> DESCRIPTION OF THE TASK
Leave the pictures out and print every record below exactly as it stands.
==== MATERIAL SHOWN
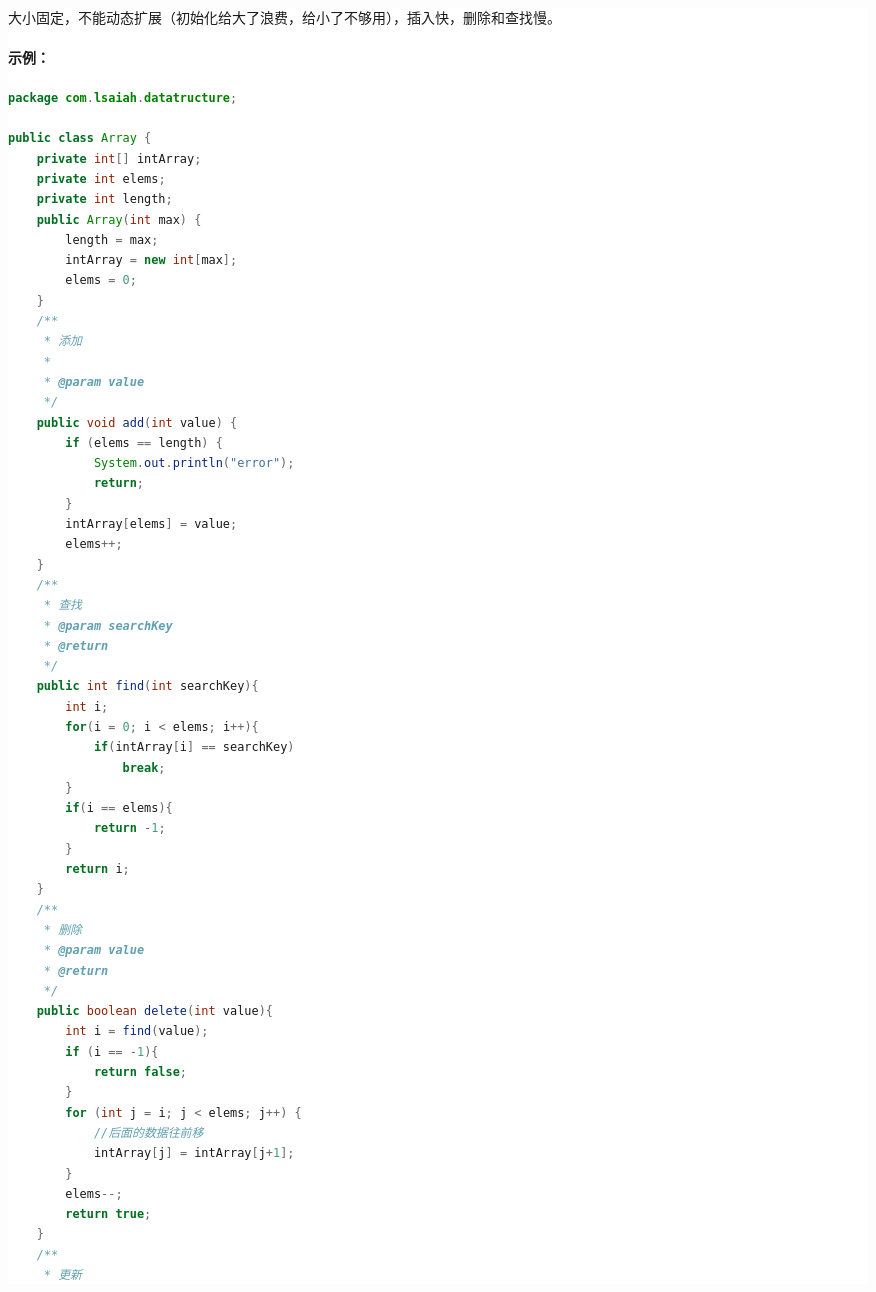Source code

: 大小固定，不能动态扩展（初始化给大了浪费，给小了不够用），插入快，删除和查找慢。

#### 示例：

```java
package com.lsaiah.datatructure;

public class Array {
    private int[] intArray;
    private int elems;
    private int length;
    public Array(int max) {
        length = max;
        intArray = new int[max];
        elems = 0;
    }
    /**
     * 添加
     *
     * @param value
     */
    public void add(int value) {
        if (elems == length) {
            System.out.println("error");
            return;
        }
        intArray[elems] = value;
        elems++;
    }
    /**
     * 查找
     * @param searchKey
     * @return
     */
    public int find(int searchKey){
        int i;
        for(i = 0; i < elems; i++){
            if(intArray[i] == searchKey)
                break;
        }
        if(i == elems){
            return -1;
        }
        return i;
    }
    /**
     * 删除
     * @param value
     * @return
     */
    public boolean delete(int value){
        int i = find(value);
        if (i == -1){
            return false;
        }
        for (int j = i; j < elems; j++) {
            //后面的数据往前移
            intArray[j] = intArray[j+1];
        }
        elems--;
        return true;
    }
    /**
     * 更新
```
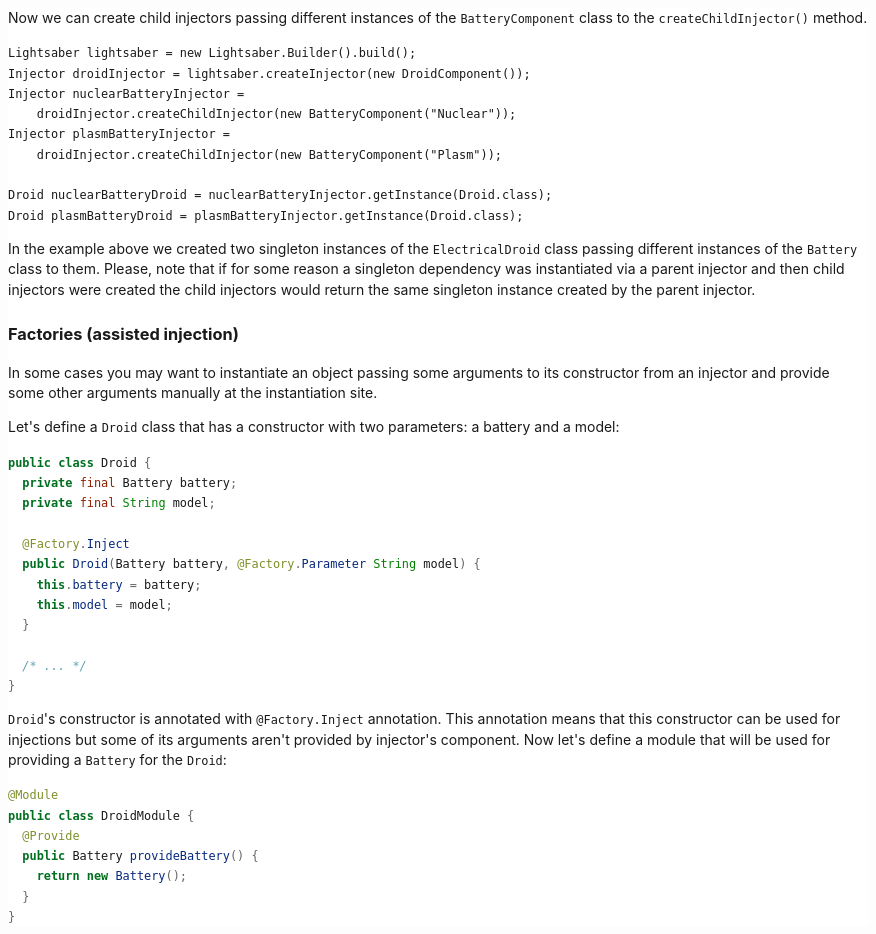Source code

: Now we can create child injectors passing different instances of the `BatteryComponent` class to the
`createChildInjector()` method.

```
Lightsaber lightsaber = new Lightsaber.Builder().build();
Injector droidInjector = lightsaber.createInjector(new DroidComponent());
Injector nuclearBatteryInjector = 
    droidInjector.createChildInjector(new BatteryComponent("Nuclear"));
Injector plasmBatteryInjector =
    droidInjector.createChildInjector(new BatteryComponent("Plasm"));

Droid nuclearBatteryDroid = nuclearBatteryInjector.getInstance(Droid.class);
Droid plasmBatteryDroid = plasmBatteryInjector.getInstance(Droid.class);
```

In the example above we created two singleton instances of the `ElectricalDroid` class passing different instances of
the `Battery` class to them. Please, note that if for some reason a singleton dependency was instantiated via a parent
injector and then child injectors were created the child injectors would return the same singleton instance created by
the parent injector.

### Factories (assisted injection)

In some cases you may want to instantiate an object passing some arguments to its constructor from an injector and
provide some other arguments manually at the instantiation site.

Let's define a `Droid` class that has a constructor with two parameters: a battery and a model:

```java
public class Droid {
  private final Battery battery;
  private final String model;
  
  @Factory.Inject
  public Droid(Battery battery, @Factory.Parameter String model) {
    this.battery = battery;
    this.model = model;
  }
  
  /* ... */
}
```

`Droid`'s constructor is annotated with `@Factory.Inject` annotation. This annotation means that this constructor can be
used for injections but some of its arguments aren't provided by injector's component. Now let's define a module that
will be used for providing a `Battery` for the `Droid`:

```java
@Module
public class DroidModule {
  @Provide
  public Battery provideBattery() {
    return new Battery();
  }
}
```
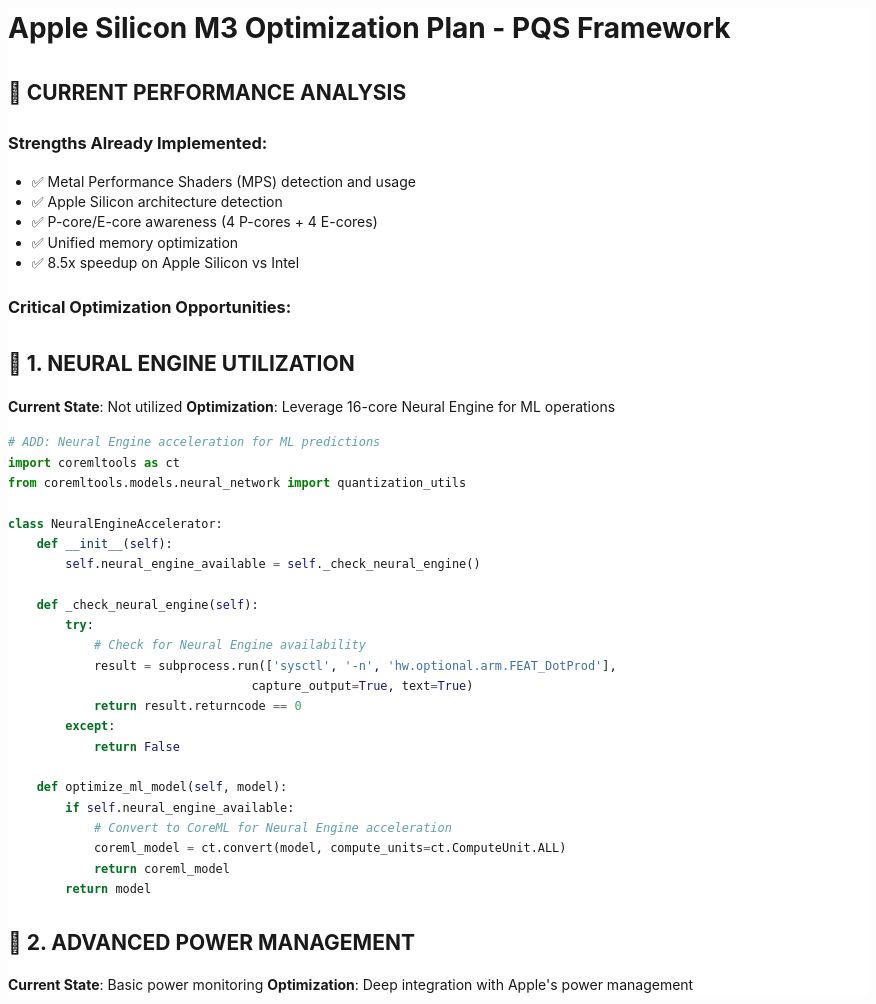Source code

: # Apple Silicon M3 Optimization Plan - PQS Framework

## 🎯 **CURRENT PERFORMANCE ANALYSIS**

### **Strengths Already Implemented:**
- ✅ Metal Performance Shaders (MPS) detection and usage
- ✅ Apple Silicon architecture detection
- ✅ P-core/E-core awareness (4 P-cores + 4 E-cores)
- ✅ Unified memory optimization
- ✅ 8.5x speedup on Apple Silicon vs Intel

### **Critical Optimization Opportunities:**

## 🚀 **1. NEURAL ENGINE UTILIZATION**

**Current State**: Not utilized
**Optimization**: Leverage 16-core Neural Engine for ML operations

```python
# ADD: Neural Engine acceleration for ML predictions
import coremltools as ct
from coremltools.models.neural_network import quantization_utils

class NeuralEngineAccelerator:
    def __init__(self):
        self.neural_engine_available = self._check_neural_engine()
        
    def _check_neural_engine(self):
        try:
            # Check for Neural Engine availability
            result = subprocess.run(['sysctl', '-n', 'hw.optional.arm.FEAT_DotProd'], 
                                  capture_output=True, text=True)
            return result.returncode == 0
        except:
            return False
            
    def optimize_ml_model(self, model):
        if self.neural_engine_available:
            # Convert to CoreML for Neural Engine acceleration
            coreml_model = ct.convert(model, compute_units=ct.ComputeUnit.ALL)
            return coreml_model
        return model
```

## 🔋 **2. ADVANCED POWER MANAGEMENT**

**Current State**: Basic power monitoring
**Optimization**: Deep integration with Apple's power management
========
> ANSWER BELOW
Source code

: 大小固定，不能动态扩展（初始化给大了浪费，给小了不够用），插入快，删除和查找慢。

#### 示例：

```java
package com.lsaiah.datatructure;

public class Array {
    private int[] intArray;
    private int elems;
    private int length;
    public Array(int max) {
        length = max;
        intArray = new int[max];
        elems = 0;
    }
    /**
     * 添加
     *
     * @param value
     */
    public void add(int value) {
        if (elems == length) {
            System.out.println("error");
            return;
        }
        intArray[elems] = value;
        elems++;
    }
    /**
     * 查找
     * @param searchKey
     * @return
     */
    public int find(int searchKey){
        int i;
        for(i = 0; i < elems; i++){
            if(intArray[i] == searchKey)
                break;
        }
        if(i == elems){
            return -1;
        }
        return i;
    }
    /**
     * 删除
     * @param value
     * @return
     */
    public boolean delete(int value){
        int i = find(value);
        if (i == -1){
            return false;
        }
        for (int j = i; j < elems; j++) {
            //后面的数据往前移
            intArray[j] = intArray[j+1];
        }
        elems--;
        return true;
    }
    /**
     * 更新
```
Source code

: Now we can create child injectors passing different instances of the `BatteryComponent` class to the
`createChildInjector()` method.

```
Lightsaber lightsaber = new Lightsaber.Builder().build();
Injector droidInjector = lightsaber.createInjector(new DroidComponent());
Injector nuclearBatteryInjector = 
    droidInjector.createChildInjector(new BatteryComponent("Nuclear"));
Injector plasmBatteryInjector =
    droidInjector.createChildInjector(new BatteryComponent("Plasm"));

Droid nuclearBatteryDroid = nuclearBatteryInjector.getInstance(Droid.class);
Droid plasmBatteryDroid = plasmBatteryInjector.getInstance(Droid.class);
```

In the example above we created two singleton instances of the `ElectricalDroid` class passing different instances of
the `Battery` class to them. Please, note that if for some reason a singleton dependency was instantiated via a parent
injector and then child injectors were created the child injectors would return the same singleton instance created by
the parent injector.

### Factories (assisted injection)

In some cases you may want to instantiate an object passing some arguments to its constructor from an injector and
provide some other arguments manually at the instantiation site.

Let's define a `Droid` class that has a constructor with two parameters: a battery and a model:

```java
public class Droid {
  private final Battery battery;
  private final String model;
  
  @Factory.Inject
  public Droid(Battery battery, @Factory.Parameter String model) {
    this.battery = battery;
    this.model = model;
  }
  
  /* ... */
}
```

`Droid`'s constructor is annotated with `@Factory.Inject` annotation. This annotation means that this constructor can be
used for injections but some of its arguments aren't provided by injector's component. Now let's define a module that
will be used for providing a `Battery` for the `Droid`:

```java
@Module
public class DroidModule {
  @Provide
  public Battery provideBattery() {
    return new Battery();
  }
}
```
Source code

: # Apple Silicon M3 Optimization Plan - PQS Framework

## 🎯 **CURRENT PERFORMANCE ANALYSIS**

### **Strengths Already Implemented:**
- ✅ Metal Performance Shaders (MPS) detection and usage
- ✅ Apple Silicon architecture detection
- ✅ P-core/E-core awareness (4 P-cores + 4 E-cores)
- ✅ Unified memory optimization
- ✅ 8.5x speedup on Apple Silicon vs Intel

### **Critical Optimization Opportunities:**

## 🚀 **1. NEURAL ENGINE UTILIZATION**

**Current State**: Not utilized
**Optimization**: Leverage 16-core Neural Engine for ML operations

```python
# ADD: Neural Engine acceleration for ML predictions
import coremltools as ct
from coremltools.models.neural_network import quantization_utils

class NeuralEngineAccelerator:
    def __init__(self):
        self.neural_engine_available = self._check_neural_engine()
        
    def _check_neural_engine(self):
        try:
            # Check for Neural Engine availability
            result = subprocess.run(['sysctl', '-n', 'hw.optional.arm.FEAT_DotProd'], 
                                  capture_output=True, text=True)
            return result.returncode == 0
        except:
            return False
            
    def optimize_ml_model(self, model):
        if self.neural_engine_available:
            # Convert to CoreML for Neural Engine acceleration
            coreml_model = ct.convert(model, compute_units=ct.ComputeUnit.ALL)
            return coreml_model
        return model
```

## 🔋 **2. ADVANCED POWER MANAGEMENT**

**Current State**: Basic power monitoring
**Optimization**: Deep integration with Apple's power management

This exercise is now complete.